I still haven't gotten around to wiring mine. The insulation on the wiring of the contractor is totally shot so I will have to rewire the whole things. I have a nearly brand new 3hp Leeson 1PH motor that I picked up for next to nothing I will be putting in once I get some time freed up.

Does anyone have a recommendation for a good mobile base for this thing? Are the Portamate units worth the price?


----------



## bdresch (Dec 30, 2013)

An update. Slowly but surely I'm getting it running. I replaced the 3 phase motor with a 3hp Leeson 1 phase I found for $100. Overkill, but it was the correct rpm and frame size and cheap. Rewired the contractor for single phase replacing the overloads with ones sized for the new motor. Polished and waxed the table, fence, and cutterhead. Sharpened the blades. Next up is to install a 240V circuit and find the correct belt.
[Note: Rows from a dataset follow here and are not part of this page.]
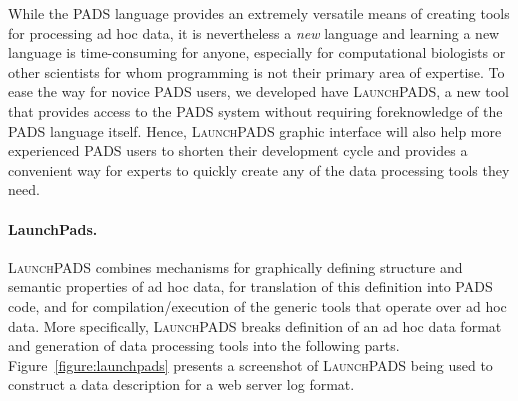 \documentclass[nocopyrightspace]{sigplanconf}
\begin{document}
While the \textsc{PADS} language provides an extremely versatile means
of creating tools for processing ad hoc data, it is nevertheless a
\textit{new} language and learning a new language is time-consuming
for anyone, especially for computational biologists or 
other scientists for whom programming is not their primary
area of expertise.  To ease the way for novice 
\textsc{PADS} users, we developed have \textsc{LaunchPADS},
a new tool that provides access to the PADS system
without requiring foreknowledge of the \textsc{PADS} language itself.
Hence, \textsc{LaunchPADS} graphic interface will also help more
experienced \textsc{PADS} users to shorten their development cycle
and provides a convenient way for experts to quickly create
any of the data processing tools they need.

\paragraph*{LaunchPads.}  \textsc{LaunchPADS} combines mechanisms 
for graphically defining structure and semantic properties of ad hoc data,
for translation of this definition into
\textsc{PADS} code, and for compilation/execution of the generic tools
that operate over ad hoc data.  
More specifically, \textsc{LaunchPADS} breaks definition of an 
ad hoc data format and generation of data processing tools
into the following parts.  Figure~\ref{figure:launchpads}
presents a screenshot of \textsc{LaunchPADS} being used to construct
a data description for a web server log format.
\end{document}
Crossing my fingers that the contactor works.


----------



## bdresch (Dec 30, 2013)

Still moving slow. I got the 240v outlet installed today and the jointer fired right up. Now all I gotta do is set the knives. I checked the table for parallel and they are great. All the table cranks and fence adjustments move beautifully. So far I've got about $450 into the machine. Not bad considering I was looking at dropping $1200 on a new Jet 8". This one has it beat handily in the fit and finish department.


----------



## crmaslyn (Jun 27, 2018)

I'm new to LJ, long time viewer and know this is an old thread but I just bought a 1967 37-315 with a 3ph motor (original!) but I'm going to swap it out for a 1ph motor. How did you wire the contactor? 
I'm going to have a friend of mine help me wire it (master electrician) but I'll take any help I can get. I plan on keeping the 3ph motor until I get more 3ph tools to justify a rotary phase converter. Thanks!


----------



## DBDesigns (May 29, 2018)

bdresch,
Congratulations on an awesome new jointer. I wish I had an 8" 
Keep the faith in old tools!


----------



## bdresch (Dec 30, 2013)

crmaslyn,

Take a look at OWWM website, there is a lot of information there. I had the benefit on my motor starter of having a schematic inside the panel indicating how to wire it 1ph or 3ph. The only thing I needed to change was my heaters, they were sized for the 3ph 1.5hp motor that came with the jointer so I needed ones sized for the 3hp 1ph motor I put in. Without seeing your specific starter I couldn't begin to tell you how to wire it for 1ph.


----------